I read a very interesting article the other day about “victim anger.”  This is when you blame everyone else for your problems.  Everyone knows someone like this.  This person just can’t seem to get ahead, and it’s always someone else’s fault.

I see this a lot with dieters, and I know quite a few of them.  This isn’t because I know a lot of overweight people (even though I do), but it’s because, being 95 pounds, I’m a magnet for anyone who feels that they are fat.

I’ve heard dozens upon dozens of excuses, from the old Garfield-like expression, “I’m not fat, I’m just short.”  Or how about, “My body is just made to be fat.”  Even better, “If you can’t accept me for being 200 pounds overweight, then you’re a {{insert bleep}}.”

I’m not bashing on anyone who needs to lose some weight.  In fact, I have a very nonchalant attitude about weight. If you are overweight, and you don’t care, well, then, I don’t care.

The article explains victim anger thus:

As trauma after trauma batters you, you will begin to say, “Why me? This isn’t fair!” You will blame anyone who gets in your way. You will feel victimized by the world. You might even become a psychological terrorist. Because you can’t look at your responsibility in what is happening, you will develop a “victim” mentality, and you will have fallen into “victim” anger.

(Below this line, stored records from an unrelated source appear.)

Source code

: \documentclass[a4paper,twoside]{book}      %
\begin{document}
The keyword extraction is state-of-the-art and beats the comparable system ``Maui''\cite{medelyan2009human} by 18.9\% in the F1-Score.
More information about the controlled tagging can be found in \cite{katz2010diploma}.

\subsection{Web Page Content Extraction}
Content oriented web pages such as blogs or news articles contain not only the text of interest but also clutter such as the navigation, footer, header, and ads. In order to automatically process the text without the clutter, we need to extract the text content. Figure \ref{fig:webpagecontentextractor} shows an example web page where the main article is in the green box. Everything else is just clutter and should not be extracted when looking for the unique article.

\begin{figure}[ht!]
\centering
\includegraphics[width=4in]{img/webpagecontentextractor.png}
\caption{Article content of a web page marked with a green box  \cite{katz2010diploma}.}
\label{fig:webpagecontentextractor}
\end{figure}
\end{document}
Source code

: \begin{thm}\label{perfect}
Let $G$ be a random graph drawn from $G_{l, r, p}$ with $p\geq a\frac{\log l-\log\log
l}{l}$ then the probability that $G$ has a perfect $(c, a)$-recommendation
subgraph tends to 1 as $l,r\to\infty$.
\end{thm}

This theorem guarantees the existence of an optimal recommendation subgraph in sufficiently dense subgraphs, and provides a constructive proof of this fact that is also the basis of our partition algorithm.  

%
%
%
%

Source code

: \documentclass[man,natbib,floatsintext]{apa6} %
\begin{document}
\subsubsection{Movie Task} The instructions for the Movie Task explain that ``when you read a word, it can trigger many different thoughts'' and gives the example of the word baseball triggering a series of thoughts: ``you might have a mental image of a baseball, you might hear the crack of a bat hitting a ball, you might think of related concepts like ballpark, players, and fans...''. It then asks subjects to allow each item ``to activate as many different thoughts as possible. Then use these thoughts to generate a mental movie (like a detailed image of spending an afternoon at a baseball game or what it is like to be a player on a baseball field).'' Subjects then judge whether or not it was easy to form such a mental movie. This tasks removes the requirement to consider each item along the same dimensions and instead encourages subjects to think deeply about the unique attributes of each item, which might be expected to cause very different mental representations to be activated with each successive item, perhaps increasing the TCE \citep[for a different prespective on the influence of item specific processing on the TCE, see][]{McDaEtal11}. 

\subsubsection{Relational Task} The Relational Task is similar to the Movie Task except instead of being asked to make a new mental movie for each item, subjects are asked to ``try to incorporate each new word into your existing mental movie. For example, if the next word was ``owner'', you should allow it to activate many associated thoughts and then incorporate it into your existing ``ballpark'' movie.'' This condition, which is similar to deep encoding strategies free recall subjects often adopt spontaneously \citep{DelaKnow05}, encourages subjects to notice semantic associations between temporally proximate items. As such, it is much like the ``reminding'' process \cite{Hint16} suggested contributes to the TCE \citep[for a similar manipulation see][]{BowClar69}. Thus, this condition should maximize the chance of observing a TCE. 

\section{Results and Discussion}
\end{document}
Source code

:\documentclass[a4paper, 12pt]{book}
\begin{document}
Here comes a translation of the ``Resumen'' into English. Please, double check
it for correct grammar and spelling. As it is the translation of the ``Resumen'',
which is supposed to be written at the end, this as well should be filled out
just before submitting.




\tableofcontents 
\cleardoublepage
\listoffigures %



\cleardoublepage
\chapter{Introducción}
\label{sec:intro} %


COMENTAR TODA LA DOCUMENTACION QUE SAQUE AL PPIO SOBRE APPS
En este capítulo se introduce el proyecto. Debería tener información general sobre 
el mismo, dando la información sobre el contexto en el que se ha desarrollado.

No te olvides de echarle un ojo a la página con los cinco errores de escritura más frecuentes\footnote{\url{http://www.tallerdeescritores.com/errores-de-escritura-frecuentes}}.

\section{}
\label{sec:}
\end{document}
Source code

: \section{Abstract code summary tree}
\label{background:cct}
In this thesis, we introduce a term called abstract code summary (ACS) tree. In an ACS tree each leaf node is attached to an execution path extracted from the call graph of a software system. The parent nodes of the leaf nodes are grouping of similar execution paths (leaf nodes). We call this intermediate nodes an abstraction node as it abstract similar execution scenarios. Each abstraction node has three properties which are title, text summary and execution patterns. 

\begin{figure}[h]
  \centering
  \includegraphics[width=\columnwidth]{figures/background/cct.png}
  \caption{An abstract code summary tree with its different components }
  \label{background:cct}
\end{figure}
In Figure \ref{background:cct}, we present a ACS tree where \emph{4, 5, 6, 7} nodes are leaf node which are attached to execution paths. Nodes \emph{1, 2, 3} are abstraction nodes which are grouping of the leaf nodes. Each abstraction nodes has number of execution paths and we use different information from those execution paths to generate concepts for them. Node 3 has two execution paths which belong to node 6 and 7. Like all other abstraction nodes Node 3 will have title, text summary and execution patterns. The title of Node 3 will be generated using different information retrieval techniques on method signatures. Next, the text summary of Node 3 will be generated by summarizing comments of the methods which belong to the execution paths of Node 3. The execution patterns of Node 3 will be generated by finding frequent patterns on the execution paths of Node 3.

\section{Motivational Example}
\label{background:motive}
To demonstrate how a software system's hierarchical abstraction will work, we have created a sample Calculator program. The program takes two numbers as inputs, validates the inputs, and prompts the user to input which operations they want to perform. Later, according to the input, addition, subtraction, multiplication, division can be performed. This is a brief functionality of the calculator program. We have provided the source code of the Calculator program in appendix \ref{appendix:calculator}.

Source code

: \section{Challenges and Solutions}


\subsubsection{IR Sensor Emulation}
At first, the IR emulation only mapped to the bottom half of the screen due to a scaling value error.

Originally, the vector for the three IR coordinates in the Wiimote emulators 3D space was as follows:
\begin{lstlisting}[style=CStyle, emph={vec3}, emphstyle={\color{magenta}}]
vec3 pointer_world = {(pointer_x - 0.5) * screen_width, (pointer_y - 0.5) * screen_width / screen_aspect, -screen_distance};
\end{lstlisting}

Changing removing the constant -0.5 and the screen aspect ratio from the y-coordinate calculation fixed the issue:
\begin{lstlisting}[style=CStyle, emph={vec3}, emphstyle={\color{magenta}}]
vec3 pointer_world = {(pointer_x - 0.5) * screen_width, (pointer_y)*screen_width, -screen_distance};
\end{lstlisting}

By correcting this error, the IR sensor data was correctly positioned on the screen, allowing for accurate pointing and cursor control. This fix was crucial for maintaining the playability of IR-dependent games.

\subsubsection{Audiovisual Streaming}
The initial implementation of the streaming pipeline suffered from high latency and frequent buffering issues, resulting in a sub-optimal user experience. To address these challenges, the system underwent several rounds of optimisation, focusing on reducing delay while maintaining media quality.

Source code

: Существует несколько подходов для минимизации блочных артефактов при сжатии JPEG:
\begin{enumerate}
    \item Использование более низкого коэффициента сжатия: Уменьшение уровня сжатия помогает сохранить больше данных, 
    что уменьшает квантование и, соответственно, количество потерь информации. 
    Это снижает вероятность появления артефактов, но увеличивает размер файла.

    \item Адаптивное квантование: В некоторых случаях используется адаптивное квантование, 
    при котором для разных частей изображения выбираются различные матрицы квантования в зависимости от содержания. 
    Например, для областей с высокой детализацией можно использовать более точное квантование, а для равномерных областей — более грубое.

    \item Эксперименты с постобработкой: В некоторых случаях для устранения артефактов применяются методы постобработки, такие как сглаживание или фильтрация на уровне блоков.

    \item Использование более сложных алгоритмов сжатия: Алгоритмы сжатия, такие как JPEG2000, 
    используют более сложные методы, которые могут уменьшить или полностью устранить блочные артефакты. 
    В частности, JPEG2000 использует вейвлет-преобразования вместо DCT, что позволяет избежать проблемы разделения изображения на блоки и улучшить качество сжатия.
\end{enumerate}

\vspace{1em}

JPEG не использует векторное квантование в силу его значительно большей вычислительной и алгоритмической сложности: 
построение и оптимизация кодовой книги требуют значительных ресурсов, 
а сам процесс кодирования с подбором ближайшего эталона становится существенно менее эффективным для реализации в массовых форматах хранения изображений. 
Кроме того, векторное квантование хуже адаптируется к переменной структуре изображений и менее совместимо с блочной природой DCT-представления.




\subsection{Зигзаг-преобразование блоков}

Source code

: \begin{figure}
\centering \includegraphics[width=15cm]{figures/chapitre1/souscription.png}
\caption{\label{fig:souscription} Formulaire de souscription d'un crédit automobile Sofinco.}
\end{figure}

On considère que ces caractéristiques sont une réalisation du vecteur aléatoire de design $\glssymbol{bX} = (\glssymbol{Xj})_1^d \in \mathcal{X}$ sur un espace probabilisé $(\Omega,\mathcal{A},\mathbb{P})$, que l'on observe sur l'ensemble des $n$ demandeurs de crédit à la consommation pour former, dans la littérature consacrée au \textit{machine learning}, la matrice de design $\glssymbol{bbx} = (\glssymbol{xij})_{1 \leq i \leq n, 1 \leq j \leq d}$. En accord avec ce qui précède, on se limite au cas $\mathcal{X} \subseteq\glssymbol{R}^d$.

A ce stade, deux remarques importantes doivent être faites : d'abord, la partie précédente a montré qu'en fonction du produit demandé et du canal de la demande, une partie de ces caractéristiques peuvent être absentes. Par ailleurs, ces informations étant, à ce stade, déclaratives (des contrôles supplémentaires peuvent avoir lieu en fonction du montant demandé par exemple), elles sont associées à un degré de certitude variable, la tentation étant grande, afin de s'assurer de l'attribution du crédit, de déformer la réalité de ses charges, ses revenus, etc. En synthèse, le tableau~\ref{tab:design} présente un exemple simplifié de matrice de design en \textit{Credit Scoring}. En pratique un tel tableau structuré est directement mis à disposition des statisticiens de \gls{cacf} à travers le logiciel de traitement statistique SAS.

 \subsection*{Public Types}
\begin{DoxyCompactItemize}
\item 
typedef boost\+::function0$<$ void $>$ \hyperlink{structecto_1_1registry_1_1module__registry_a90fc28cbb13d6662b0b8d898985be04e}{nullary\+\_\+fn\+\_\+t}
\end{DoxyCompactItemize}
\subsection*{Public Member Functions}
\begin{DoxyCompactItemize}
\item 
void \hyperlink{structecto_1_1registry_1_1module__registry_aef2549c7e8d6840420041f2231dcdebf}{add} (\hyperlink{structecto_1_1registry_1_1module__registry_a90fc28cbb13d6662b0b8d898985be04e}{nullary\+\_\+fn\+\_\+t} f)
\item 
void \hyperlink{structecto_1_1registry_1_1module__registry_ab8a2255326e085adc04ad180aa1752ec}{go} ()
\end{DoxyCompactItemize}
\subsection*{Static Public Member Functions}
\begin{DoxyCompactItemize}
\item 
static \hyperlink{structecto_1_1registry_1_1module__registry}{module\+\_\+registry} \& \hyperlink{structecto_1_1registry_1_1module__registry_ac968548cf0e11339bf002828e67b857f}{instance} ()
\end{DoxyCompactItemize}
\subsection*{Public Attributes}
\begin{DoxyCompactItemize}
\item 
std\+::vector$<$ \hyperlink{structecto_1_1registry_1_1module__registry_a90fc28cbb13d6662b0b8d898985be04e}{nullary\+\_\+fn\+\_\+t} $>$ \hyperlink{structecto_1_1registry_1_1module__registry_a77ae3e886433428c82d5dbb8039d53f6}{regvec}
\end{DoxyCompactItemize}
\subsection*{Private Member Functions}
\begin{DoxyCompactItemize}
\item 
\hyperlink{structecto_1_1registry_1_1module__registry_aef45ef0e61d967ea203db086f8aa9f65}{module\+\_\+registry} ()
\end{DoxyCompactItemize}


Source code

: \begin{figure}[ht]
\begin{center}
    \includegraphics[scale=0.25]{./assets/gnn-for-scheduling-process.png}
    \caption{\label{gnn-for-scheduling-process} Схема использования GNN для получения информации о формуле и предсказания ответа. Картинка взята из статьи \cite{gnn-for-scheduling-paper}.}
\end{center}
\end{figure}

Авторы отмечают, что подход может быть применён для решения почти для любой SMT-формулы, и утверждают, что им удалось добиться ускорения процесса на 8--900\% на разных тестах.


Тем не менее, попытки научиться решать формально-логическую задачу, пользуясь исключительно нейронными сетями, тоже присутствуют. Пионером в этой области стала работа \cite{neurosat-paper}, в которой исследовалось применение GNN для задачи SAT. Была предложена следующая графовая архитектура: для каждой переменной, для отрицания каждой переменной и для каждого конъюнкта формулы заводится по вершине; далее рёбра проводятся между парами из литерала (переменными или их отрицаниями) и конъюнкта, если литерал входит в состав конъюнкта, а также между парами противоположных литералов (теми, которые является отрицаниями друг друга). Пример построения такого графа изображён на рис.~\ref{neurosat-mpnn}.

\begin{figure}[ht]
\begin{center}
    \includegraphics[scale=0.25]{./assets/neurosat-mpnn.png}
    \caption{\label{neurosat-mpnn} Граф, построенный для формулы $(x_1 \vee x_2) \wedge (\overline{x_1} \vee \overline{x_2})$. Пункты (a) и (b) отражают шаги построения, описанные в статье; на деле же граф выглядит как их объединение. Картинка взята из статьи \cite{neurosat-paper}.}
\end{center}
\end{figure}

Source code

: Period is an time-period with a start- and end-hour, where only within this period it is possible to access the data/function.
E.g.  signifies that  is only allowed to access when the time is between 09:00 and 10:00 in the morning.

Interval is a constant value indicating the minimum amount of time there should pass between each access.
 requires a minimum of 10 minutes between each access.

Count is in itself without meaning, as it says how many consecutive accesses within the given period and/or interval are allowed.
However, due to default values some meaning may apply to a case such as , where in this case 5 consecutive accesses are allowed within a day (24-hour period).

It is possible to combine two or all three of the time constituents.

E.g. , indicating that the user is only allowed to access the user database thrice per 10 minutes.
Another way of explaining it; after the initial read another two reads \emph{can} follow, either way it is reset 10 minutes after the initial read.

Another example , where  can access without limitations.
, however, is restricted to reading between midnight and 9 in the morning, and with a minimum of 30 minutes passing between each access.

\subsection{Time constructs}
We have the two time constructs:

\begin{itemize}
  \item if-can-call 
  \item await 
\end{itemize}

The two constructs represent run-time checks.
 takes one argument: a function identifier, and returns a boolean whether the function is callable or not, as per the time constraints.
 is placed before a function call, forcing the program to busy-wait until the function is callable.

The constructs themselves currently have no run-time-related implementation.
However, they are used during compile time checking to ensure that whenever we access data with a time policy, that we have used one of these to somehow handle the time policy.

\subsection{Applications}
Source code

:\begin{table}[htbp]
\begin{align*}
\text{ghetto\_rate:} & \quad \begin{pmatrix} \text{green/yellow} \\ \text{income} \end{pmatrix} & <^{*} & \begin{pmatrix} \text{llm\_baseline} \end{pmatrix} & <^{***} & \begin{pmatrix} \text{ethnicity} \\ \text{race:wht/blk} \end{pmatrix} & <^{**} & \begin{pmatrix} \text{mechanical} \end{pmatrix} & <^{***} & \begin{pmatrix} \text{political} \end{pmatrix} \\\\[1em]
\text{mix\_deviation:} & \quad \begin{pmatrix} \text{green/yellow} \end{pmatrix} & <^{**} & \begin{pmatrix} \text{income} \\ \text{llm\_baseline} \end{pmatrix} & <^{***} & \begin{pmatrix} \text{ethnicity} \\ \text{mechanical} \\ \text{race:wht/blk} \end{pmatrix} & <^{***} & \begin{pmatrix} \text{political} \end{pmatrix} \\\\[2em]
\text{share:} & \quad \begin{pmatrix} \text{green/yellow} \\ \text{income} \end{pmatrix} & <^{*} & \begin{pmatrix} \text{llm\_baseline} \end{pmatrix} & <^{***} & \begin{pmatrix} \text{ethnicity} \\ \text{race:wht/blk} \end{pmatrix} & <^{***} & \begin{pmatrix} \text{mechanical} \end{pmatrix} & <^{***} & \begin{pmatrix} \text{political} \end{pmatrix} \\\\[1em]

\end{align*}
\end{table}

Just don’t complain that it’s someone else’s fault when you sit in front of the TV four hours a night and eat potato chips.  Meanwhile, I sit in front of the boob tube for a maximum of one show per night (if even that) and I eat hummus and pita chips baked with olive oil.  And then I go for a half-hour walk.

This is what I mean by victim anger, and it just doesn’t happen with people on a diet.  It happens with writers, too.  And yes, I am blaming myself as well, because I often find myself without time.  Some days I make excuses not to write or even go to the coffee shop.  This past week, I made an excuse not to blog.  It’s my kid’s fault because I had to pick her up from track practice.  It’s my insurance agent’s fault because I he wanted to talk to me for three hours.  It’s my friend’s fault because she wouldn’t let me off the phone.

But it’s no one’s fault but mine.

Psychological reasons aside (e.g. exploring the reasons that I am procrastinating), this week I made a renewed commitment to myself.  I decided to cut all the trimmings and go on a diet.  A writer’s diet.  This means that I feel “victim anger,” I need to take steps to avoid it.

The first to go was, unfortunately, watching little babies.  I need to manage my time and it has to come at the sacrifice of being nice, because ultimately, someone else not having enough money for daycare is not my problem.  Finding the time to write is my problem.  Getting my master’s degree in creative writing is my problem.


Mandi’s Hummus

1 (16 ounce) can garbanzo beans
1/4 cup liquid
3 tablespoons lemon juice
2 teaspoons garlic
1/2 teaspoon salt
2 tablespoons olive oil
1 tablespoon cumin
1/4 onion, optional

In a food processor, crush beans.  Add the lemon, garlic, salt, olive oil, cumin and onion as it is processing.  Slowly pour in liquid, adding more if a creamier texture is desired.